▶ **Extract**
'''

First of all NASA or your foreign (read: inferior) equivalent would need the funding to hire experts. There is a huge difference between theoretical ideas and working practice. While it is easy to say we should build a space ship that works everytime it is impossible in practice. Hell cars don't even work all the time and far more then "100 PhDs" have gone into engineering them.
Space travel is something new and innovative and that means it is something that is risky. Nobody really knows how to traverse space because we are just learning and the only way to continue learning is to commit resources and manpower to the effort and accept the inevitable losses.
"Why doesnt some private company pull a Gates or a Trump and just take over space?"
To start a Space capable travel program a company would need to invest billions even if it were buying technology from NASA, which is illegal by the way. After the billions of dollars invested the company could expet to continue paying massive upkeep and maintence in exchange for virtually no revenue. Space travel is not profitable.
There are two options for making money in space and neither of them are very good. I'll explain
1) Mineral Extraction - Near Earth asteriods are actually cheaper to visit then the moon and they could potentially contain large concentrations of valuable minerals, like gold. Unfortunately nobody really knows how likely that is. It would be really hard to extract the metals and cost far more then they were worth to transport them. It would be dangerous for the miners.
2) Tourist travel - a very small number of people can afford to pay the exorbitant sum required to hoist their weight into space. This number, multiplied by the number of tourists, is not enough to ensure or even suggest profitability.
"It seems like the governments of the world are screaming for it to happen."
No, National Space flight programs are deterrants to privatized space industry.
Well that is about it. Please don't revert to writing crappy content-less posts like most other people here. Also get a clue, people with your intelligence have no business in college let alone constructing imaginary satellites.

'''

▶ **Information given**
'''

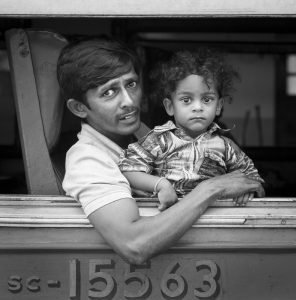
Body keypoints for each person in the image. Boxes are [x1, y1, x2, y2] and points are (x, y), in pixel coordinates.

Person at [57, 37, 265, 265]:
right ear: (79, 107)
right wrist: (213, 188)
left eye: (131, 84)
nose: (128, 101)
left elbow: (247, 180)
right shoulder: (88, 160)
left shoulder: (147, 134)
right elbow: (134, 245)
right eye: (109, 93)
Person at [119, 49, 265, 211]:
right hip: (167, 219)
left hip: (216, 219)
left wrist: (247, 189)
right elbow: (128, 171)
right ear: (170, 106)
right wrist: (161, 185)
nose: (197, 107)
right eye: (186, 100)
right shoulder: (158, 141)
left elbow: (252, 178)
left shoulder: (225, 145)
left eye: (207, 99)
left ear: (218, 106)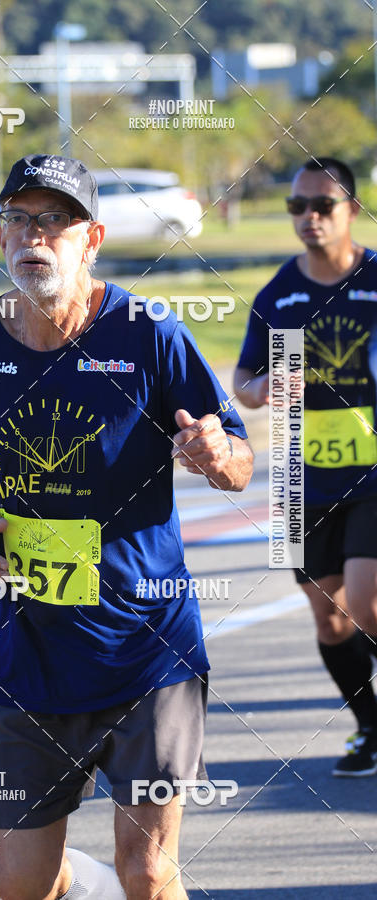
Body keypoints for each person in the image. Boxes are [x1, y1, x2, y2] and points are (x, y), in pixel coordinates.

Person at [0, 153, 253, 899]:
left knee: (146, 874)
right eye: (17, 219)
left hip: (147, 653)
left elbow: (239, 458)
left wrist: (215, 453)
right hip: (25, 656)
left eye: (54, 220)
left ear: (94, 238)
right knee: (22, 888)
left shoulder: (149, 334)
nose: (32, 237)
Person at [234, 157, 377, 777]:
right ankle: (370, 726)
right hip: (300, 474)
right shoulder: (279, 295)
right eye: (298, 207)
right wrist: (261, 389)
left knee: (368, 603)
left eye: (323, 206)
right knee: (330, 615)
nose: (309, 218)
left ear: (351, 210)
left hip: (373, 471)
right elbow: (242, 378)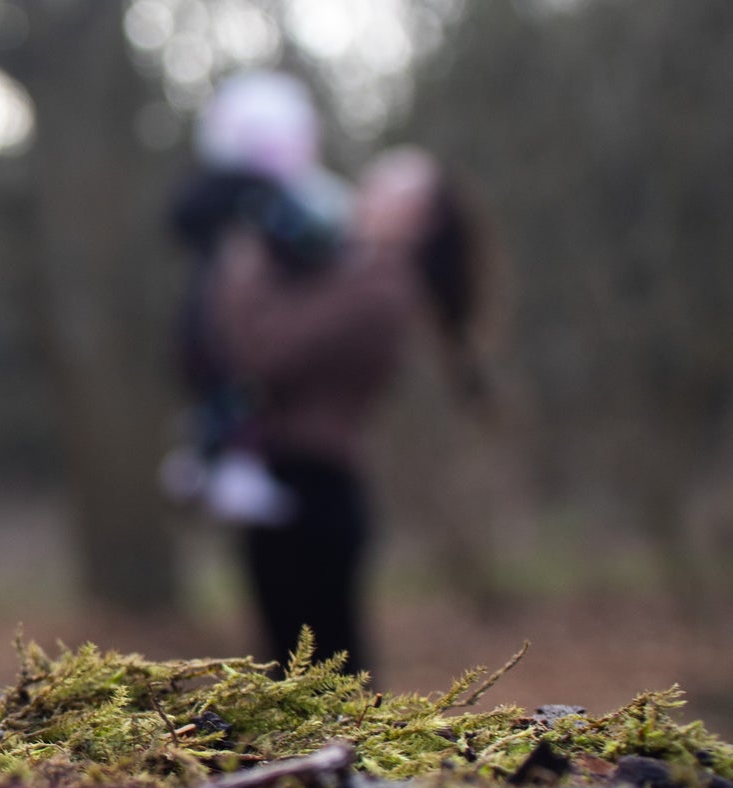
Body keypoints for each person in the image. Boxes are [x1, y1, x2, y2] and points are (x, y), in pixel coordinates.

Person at [209, 146, 488, 674]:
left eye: (388, 186)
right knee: (304, 664)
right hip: (298, 483)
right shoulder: (349, 267)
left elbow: (263, 351)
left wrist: (243, 261)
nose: (368, 189)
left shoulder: (381, 285)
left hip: (311, 490)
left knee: (321, 671)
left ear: (419, 219)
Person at [162, 71, 352, 524]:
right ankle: (219, 460)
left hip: (232, 329)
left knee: (232, 397)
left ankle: (214, 459)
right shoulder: (246, 197)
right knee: (232, 395)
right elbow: (311, 241)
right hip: (228, 326)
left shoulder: (269, 199)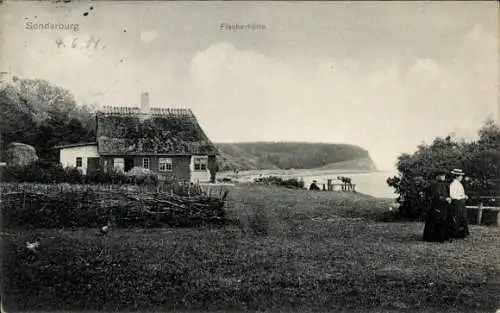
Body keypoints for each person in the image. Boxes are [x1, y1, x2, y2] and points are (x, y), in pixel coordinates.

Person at [423, 170, 452, 242]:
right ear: (437, 177)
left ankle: (442, 236)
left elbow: (447, 194)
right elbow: (435, 196)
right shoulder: (434, 185)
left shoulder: (445, 185)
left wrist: (448, 199)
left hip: (443, 206)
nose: (443, 177)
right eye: (441, 175)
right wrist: (445, 199)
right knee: (435, 222)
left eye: (444, 175)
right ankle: (434, 238)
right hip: (435, 206)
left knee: (443, 221)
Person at [449, 168, 470, 239]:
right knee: (457, 218)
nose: (462, 177)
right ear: (457, 176)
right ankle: (456, 234)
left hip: (461, 202)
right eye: (460, 176)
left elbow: (461, 193)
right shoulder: (453, 184)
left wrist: (464, 196)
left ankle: (462, 233)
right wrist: (461, 197)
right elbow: (452, 195)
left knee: (463, 217)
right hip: (456, 203)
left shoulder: (459, 184)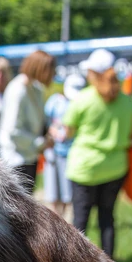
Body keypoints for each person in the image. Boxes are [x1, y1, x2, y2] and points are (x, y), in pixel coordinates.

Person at [64, 49, 132, 260]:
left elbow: (67, 131)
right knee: (107, 218)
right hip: (115, 168)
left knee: (80, 220)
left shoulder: (83, 99)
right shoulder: (127, 101)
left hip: (85, 168)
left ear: (93, 73)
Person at [0, 50, 55, 193]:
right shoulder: (18, 90)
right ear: (39, 68)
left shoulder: (36, 88)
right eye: (50, 70)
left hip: (30, 156)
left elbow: (39, 118)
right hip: (16, 159)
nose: (53, 75)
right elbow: (13, 130)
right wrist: (39, 143)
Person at [42, 74, 86, 218]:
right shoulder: (54, 101)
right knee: (53, 190)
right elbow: (46, 122)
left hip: (71, 154)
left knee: (68, 193)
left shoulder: (82, 103)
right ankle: (55, 217)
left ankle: (65, 219)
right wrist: (52, 131)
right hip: (54, 152)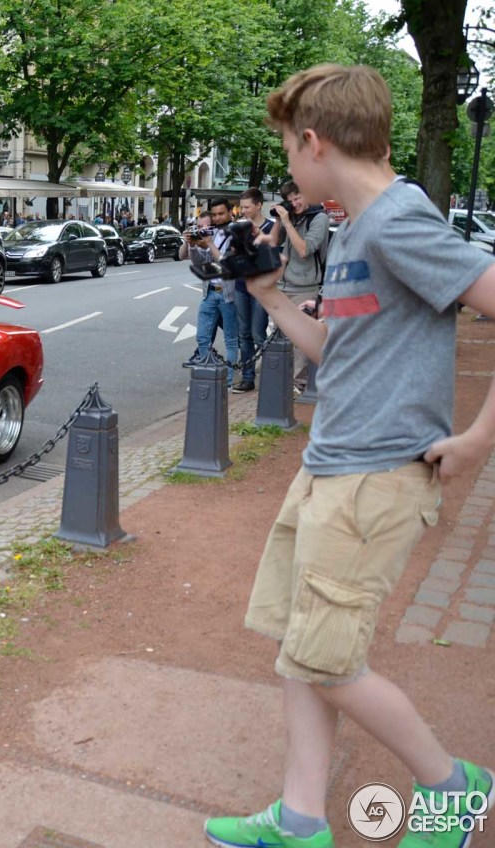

'''

▶ **What you are asked to do**
Can you write out, word for word, the passage in the post on space travel from "There are two" up to and including "privatized space industry."? You won't need the records for this.

▶ **Solution to this task**
There are two options for making money in space and neither of them are very good. I'll explain
1) Mineral Extraction - Near Earth asteriods are actually cheaper to visit then the moon and they could potentially contain large concentrations of valuable minerals, like gold. Unfortunately nobody really knows how likely that is. It would be really hard to extract the metals and cost far more then they were worth to transport them. It would be dangerous for the miners.
2) Tourist travel - a very small number of people can afford to pay the exorbitant sum required to hoist their weight into space. This number, multiplied by the number of tourists, is not enough to ensure or even suggest profitability.
"It seems like the governments of the world are screaming for it to happen."
No, National Space flight programs are deterrants to privatized space industry.